By: Blonde Two

This morning, here at Norm’s New Zealand farm, it rained but, this being New Zealand, it was sitting in the sun weather again by the afternoon.  We decided that as the little (getting visibly fatter) cows needed moving to the next paddock, we would take an exploratory bimble around some of the perimeter of his 50 acres.  We do it quite often but this time I thought I would take you with me.

We set off down through Aunty’s beautiful garden, through a little wooden gate and into the “House Paddock” – so called because it is near to the house (easy so far).  The garden is very mature now with lots of trees but you can still occasionally see the odd cow wondering past in the paddock while you are eating your breakfast.  This is the view back up from this paddock towards the house and garden.

House Paddock

The little cows were in the paddock below this in “Creek Paddock” – there are lots of paddocks with creeks so you have to be careful you put the cows in the right one.  We took them a lovely bunch of cabbage leaves for a treat and then opened the gate to “Paddock-with-no-Name” so that they could go on through to pastures new (how nice to use that phrase and really mean it).

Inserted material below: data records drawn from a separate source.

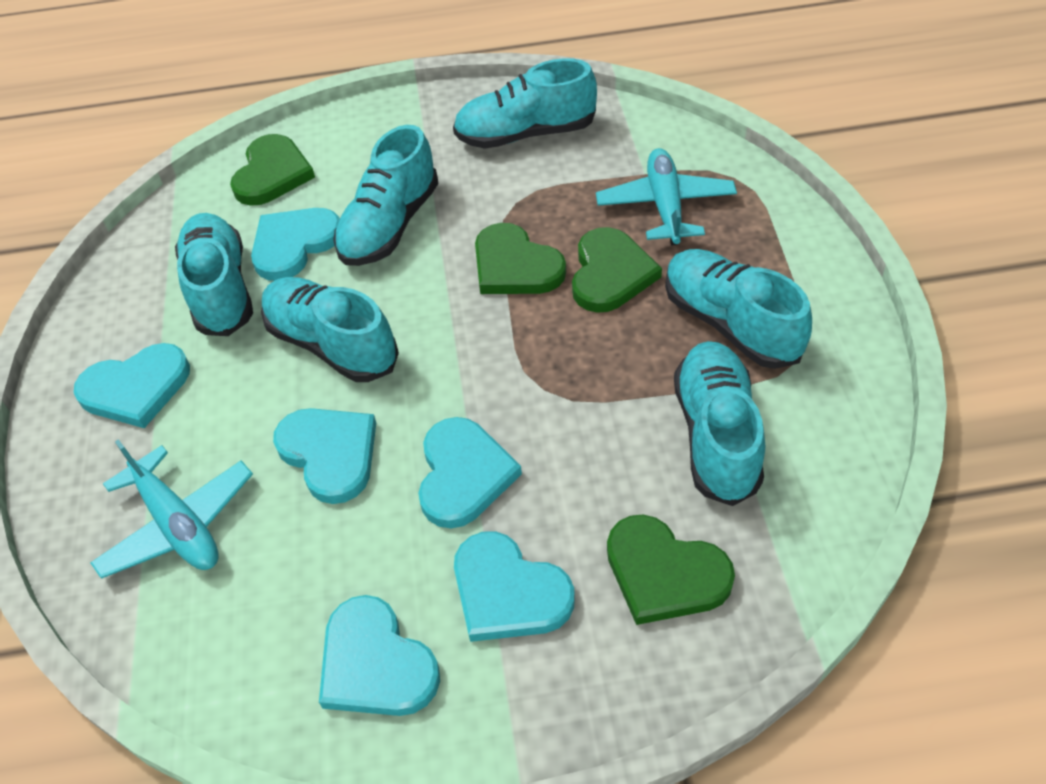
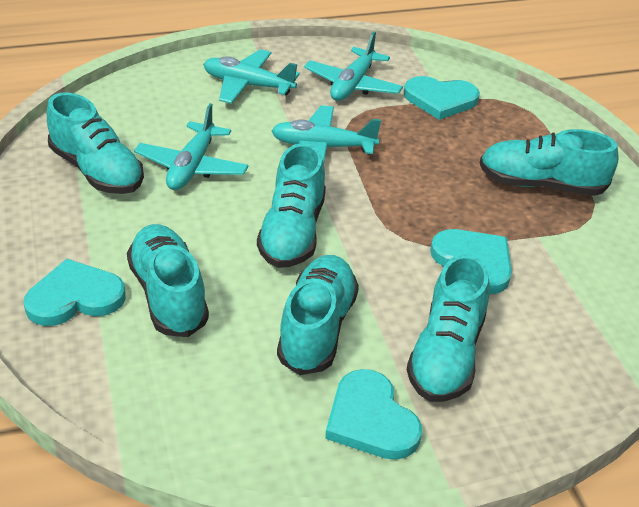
green heart: 4 -> 0
turquoise heart: 6 -> 4
turquoise plane: 2 -> 4

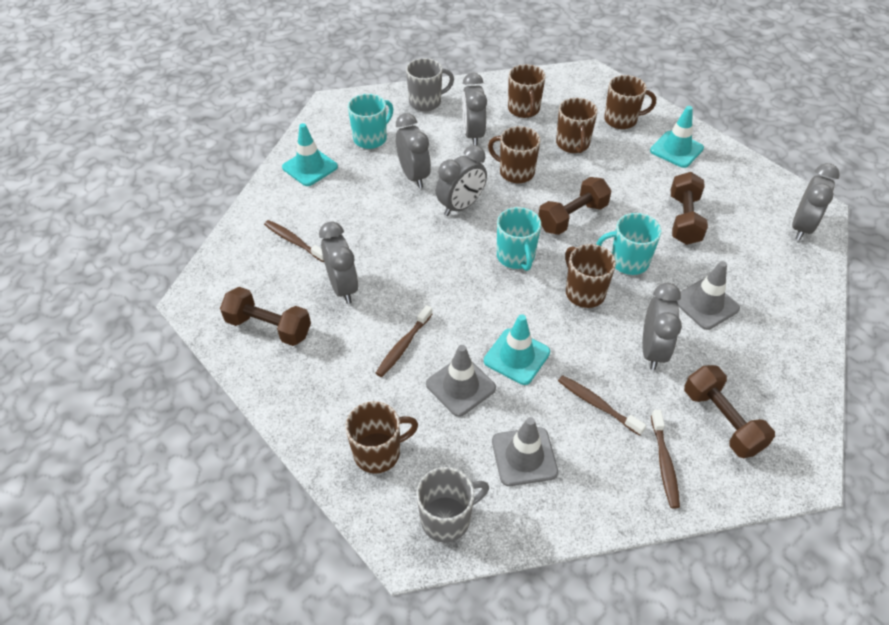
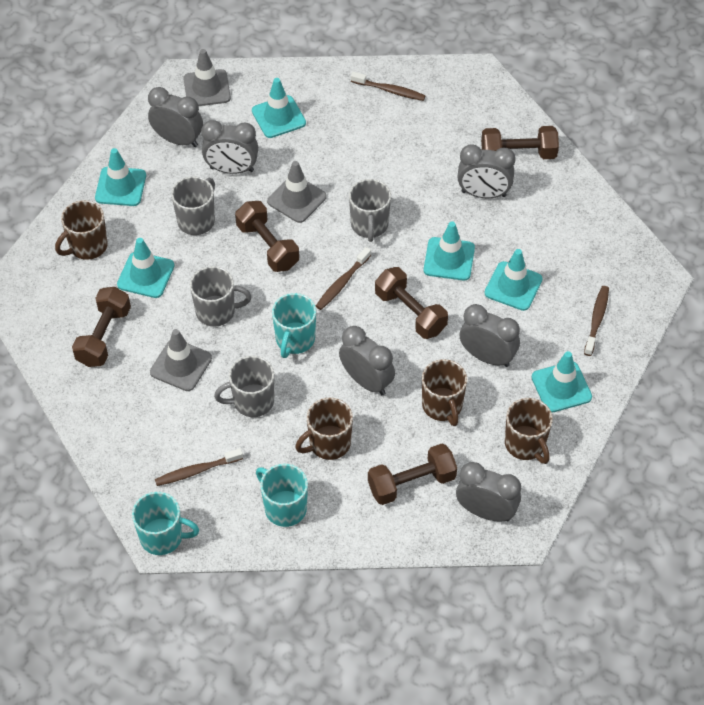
brown dumbbell: 4 -> 5
brown mug: 6 -> 4
grey mug: 2 -> 4
turquoise traffic cone: 3 -> 6

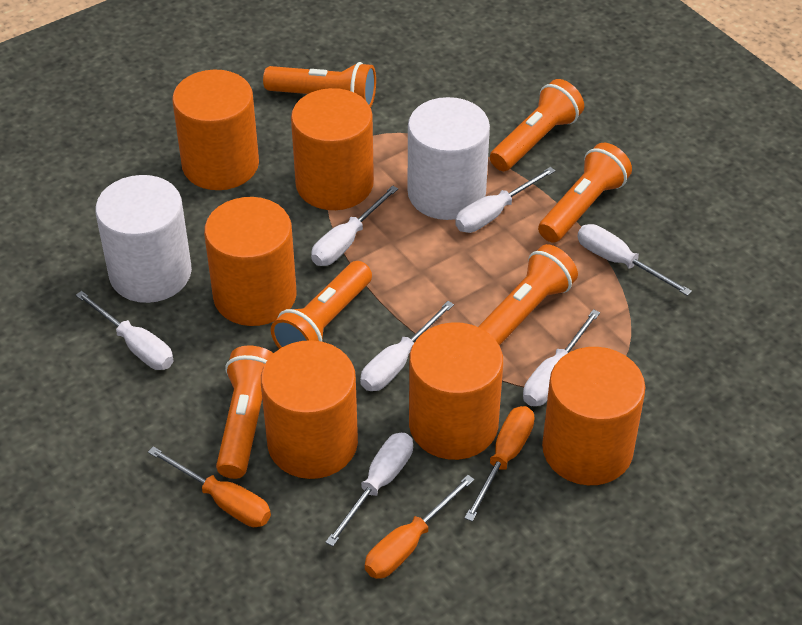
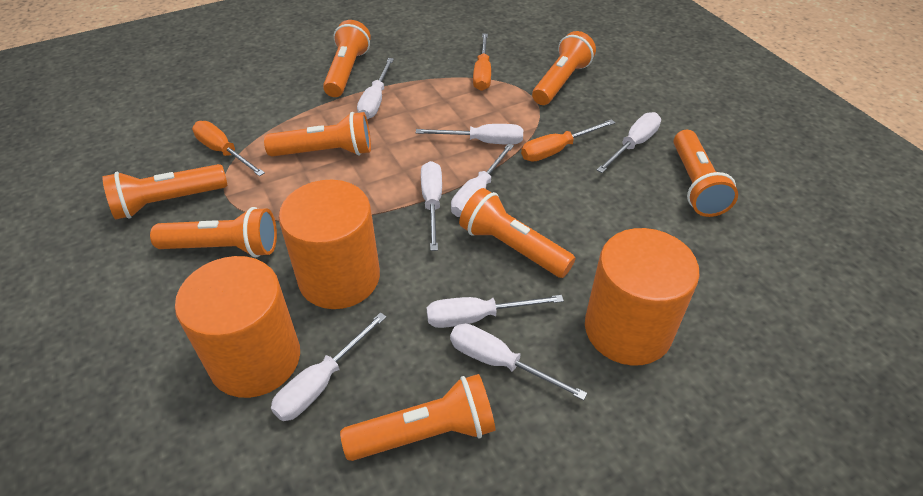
orange cylinder: 6 -> 3
orange flashlight: 6 -> 8
white cylinder: 2 -> 0
white screwdriver: 7 -> 8

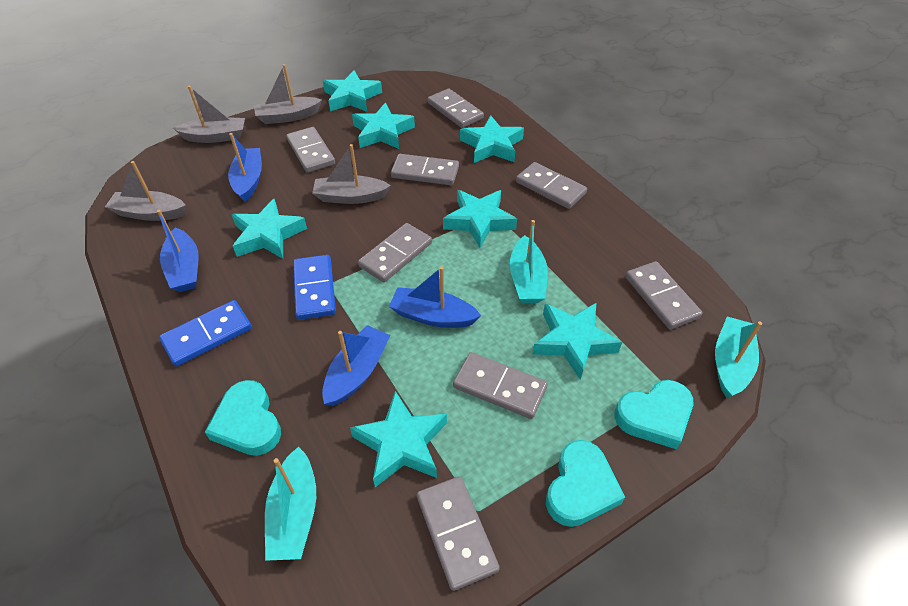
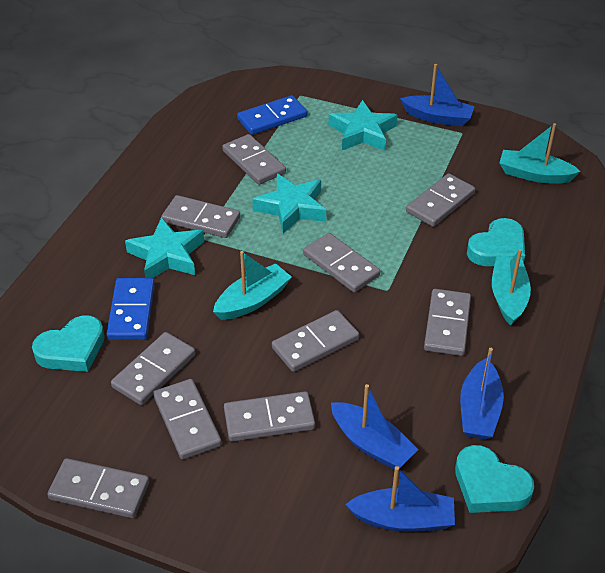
grey boat: 4 -> 0
grey domino: 8 -> 10
turquoise star: 7 -> 3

I have learnt over the years that cows are tricky creatures and are much more likely to come through a gate if you don’t look at them – so we stood for a while avoiding eye contact.  They came through eventually despite no help whatsoever from Tasman the “Cow Dog” (Huntaway/Border Collie cross).  Tas comes from a long line of excellent cow dogs but has the unfortunate affliction of being scared of cows.  One of the cows stayed behind to eat the cabbage leaves and, despite desperately wanting to, refused to join the others because a) we were looking at him, and b) He was scared of Tas who had decided to lie nearly in the gateway (lovely pet, hopeless cow dog!)

Cow Dog

Next we wandered down and opened the gate so that the cows could have “Red Shed” paddock as well.  We took the opportunity to check the creek – blocked in places but running well in others, and the pine trees – too big to stay there but too big for Blondes to chop down.

Red Shed and Cows

As we walked back up to the house, we looked at lots of boundary and sections of creek and stopped for a break and a sit down near to “Hare Creek”.  I have only just christened “Hare Creek” today because we had a most delightful time watching a pair of hares playing.  I am not sure if we have hares on Dartmoor or not but they are intriguing creatures and were having a bit of a boxing session.  Sadly, this picture only captured the creek and not the hares.

Hare Creek

It was so peaceful at “Hare Creek” that Norm and I are considering taking a bench down there tomorrow to make a more permanent seating area.